Librarians Rumble in Brownwood
May 16, 2014
On May 15th, some Porter Henderson Library staffers and ASU faculty battled with other Texas librarians to obtain quality children’s books for its collection. This fray is part of the Heart of Texas Children’s Literature Review Center, which PHL has participated in for over 10 years. The program is hosted by Howard Payne University and about 20 school, public and academic libraries participate. As part of this program, publishers supply free children’s books. Texas librarians and academic faculty read these books and write reviews that are subsequently published in the journal Lorgnette. Each participating library may add an allocated number of books to its collection. The program culminates each year in an event where 40+ library staffers and volunteers are turned loose in room with shelves of children’s books on the walls. Each person takes books per assigned allotments based on membership fees for their institution. The materials are available on a first-come, first-serve basis, so that the event becomes a book-pulling melee. Dr. Maurice Fortin, Executive Director of Library Services at ASU, often states tongue-in-cheek that he “sharpens his elbows” before attending these events.

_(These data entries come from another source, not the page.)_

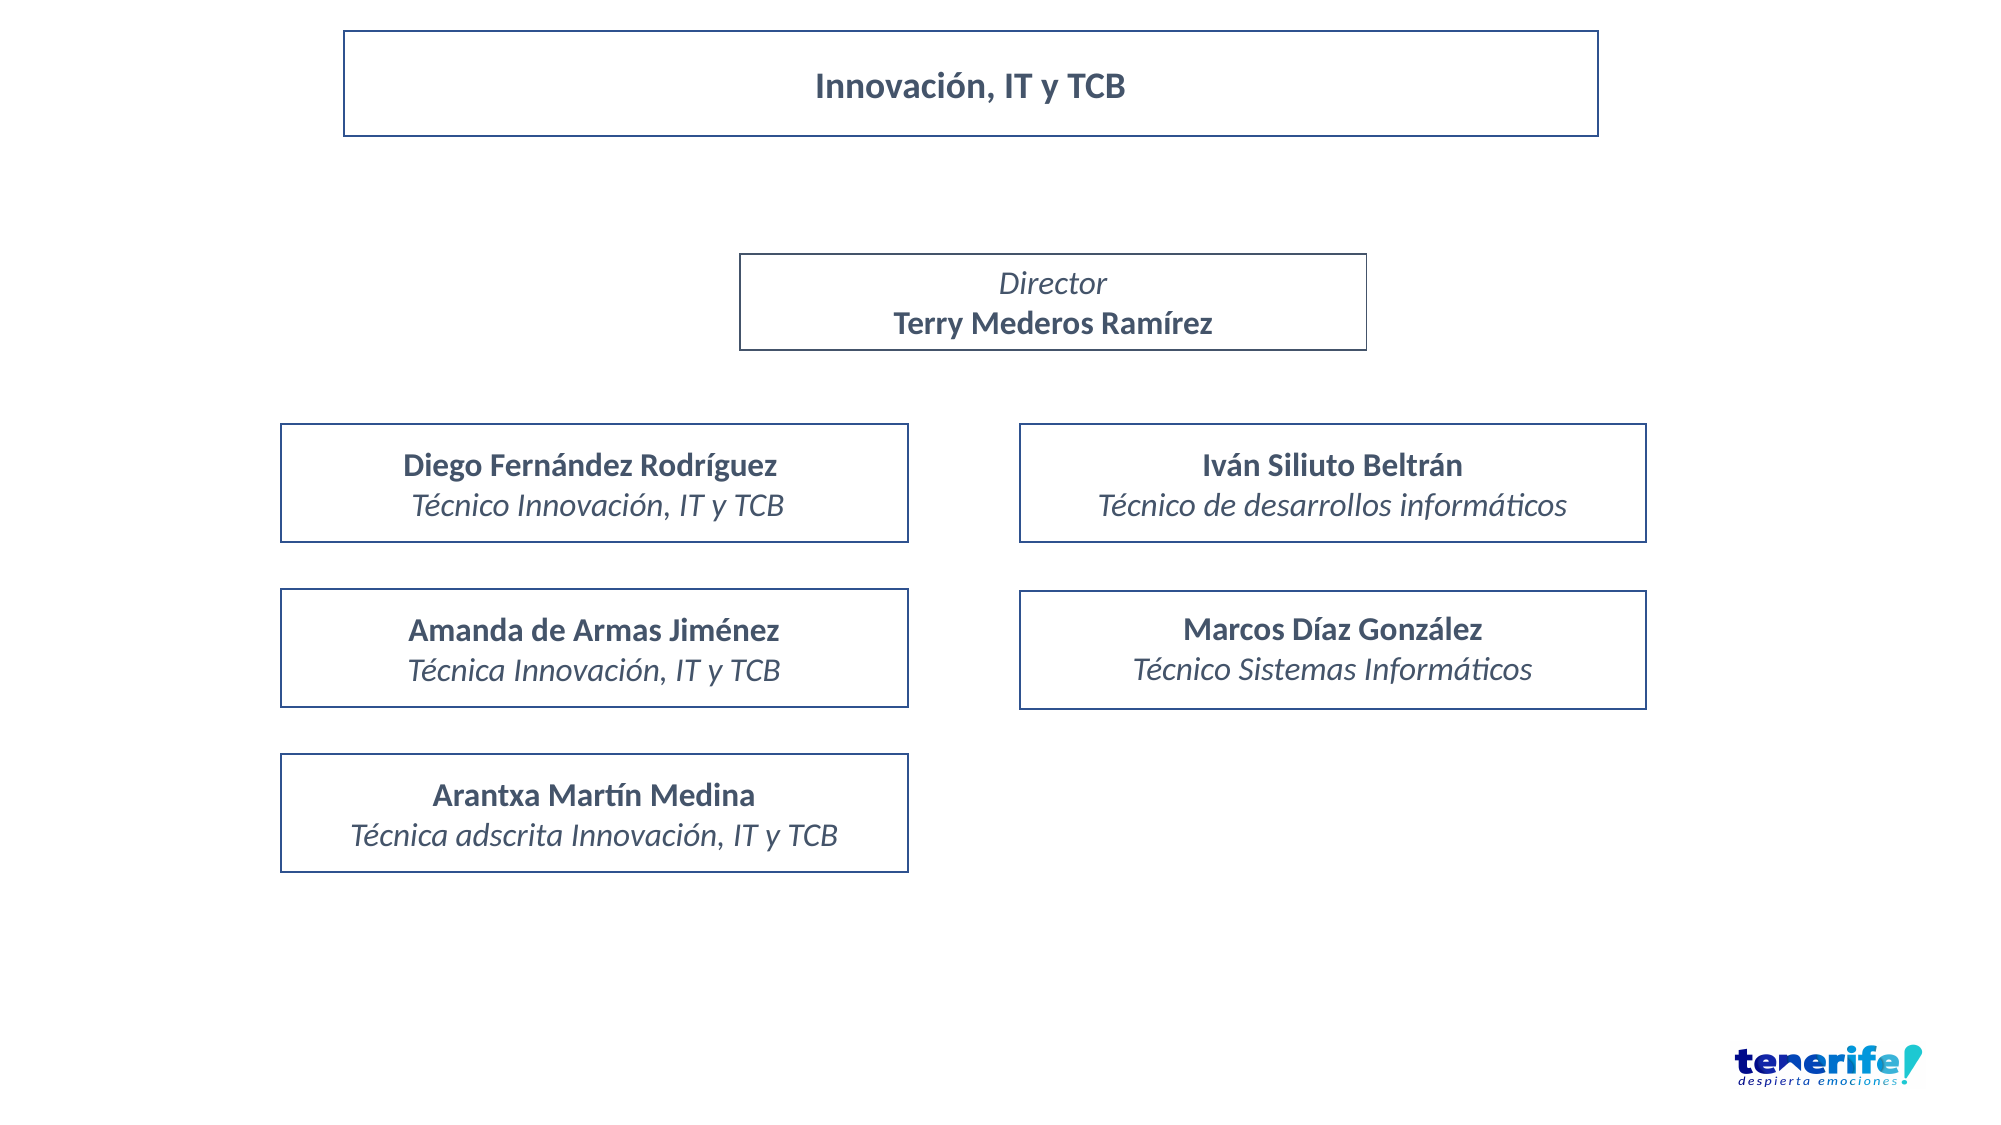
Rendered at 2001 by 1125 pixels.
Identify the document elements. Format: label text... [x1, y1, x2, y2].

text_box Marcos Díaz González Técnico Sistemas Informáticos [1019, 600, 1647, 697]
picture [1730, 1041, 1926, 1089]
text_box Amanda de Armas Jiménez Técnica Innovación, IT y TCB [281, 589, 908, 707]
text_box Arantxa Martín Medina Técnica adscrita Innovación, IT y TCB [281, 754, 908, 872]
text_box Iván Siliuto Beltrán Técnico de desarrollos informáticos [1020, 424, 1646, 542]
text_box Director Terry Mederos Ramírez [740, 253, 1367, 350]
text_box Diego Fernández Rodríguez Técnico Innovación, IT y TCB [281, 424, 908, 542]
text_box Innovación, IT y TCB [344, 31, 1598, 136]
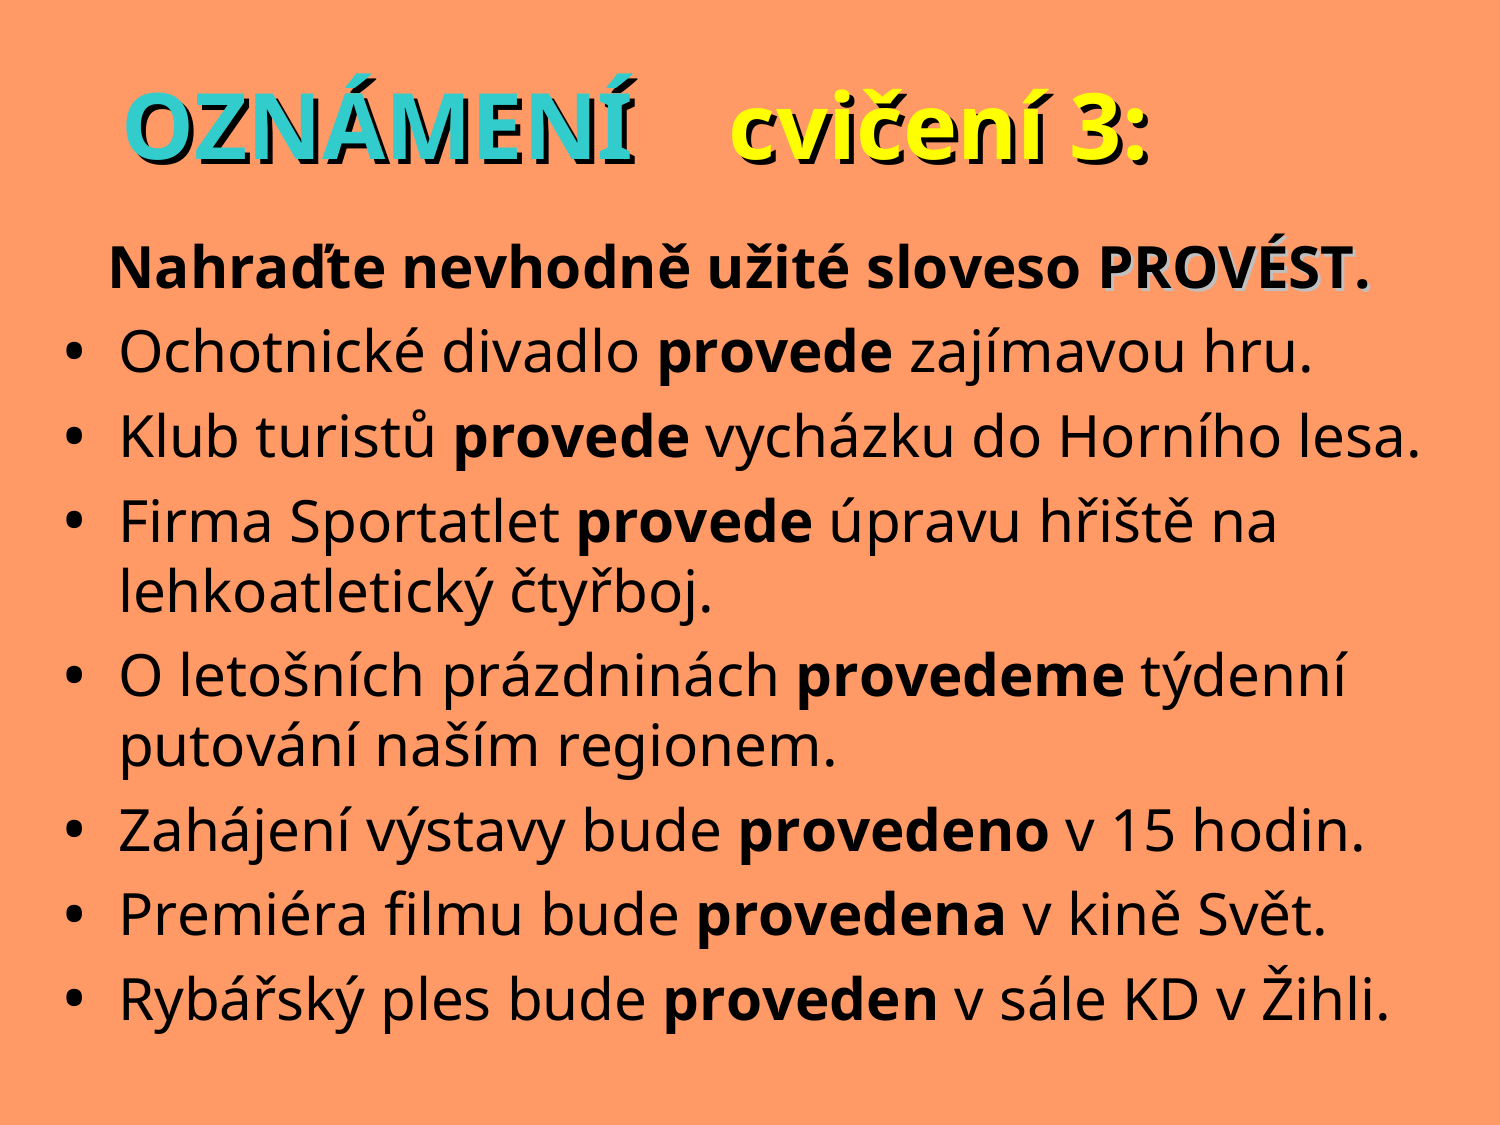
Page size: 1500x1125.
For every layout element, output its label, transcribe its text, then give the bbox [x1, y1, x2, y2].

list Nahraďte nevhodně užité sloveso PROVÉST. Ochotnické divadlo provede zajímavou hru. Klub turistů provede vycházku do Horního lesa. Firma Sportatlet provede úpravu hřiště na lehkoatletický čtyřboj. O letošních prázdninách provedeme týdenní putování naším regionem. Zahájení výstavy bude provedeno v 15 hodin. Premiéra filmu bude provedena v kině Svět. Rybářský ples bude proveden v sále KD v Žihli. [46, 222, 1500, 1125]
title OZNÁMENÍ cvičení 3: [35, 35, 1444, 211]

Why would PHL acquire children’s books, being an institution of higher learning? The reason lies with the degrees and curriculum offered at Angelo State, which includes Teacher Education and Curriculum & Instruction. Graduates of these programs need to be able to integrate children’s and young adult literature, both fiction and non-fiction, into their classroom instruction. Therefore, the Library collects a number of children’s and young adult books each year to support the education of students majoring in these fields. The Heart of Texas Children’s Literature Review Center provides an economical way for the Library to obtain some of these materials for ASU students.
The day began with a room full of children’s books.
Faculty and librarians like Dr. Fortin grabbed them by the arm load!
Mark stamped index cards in the books for inventory. We couldn’t go over the limit of 255 books. Then Chris would pack them into boxes.
The shelves were empty by the day’s end!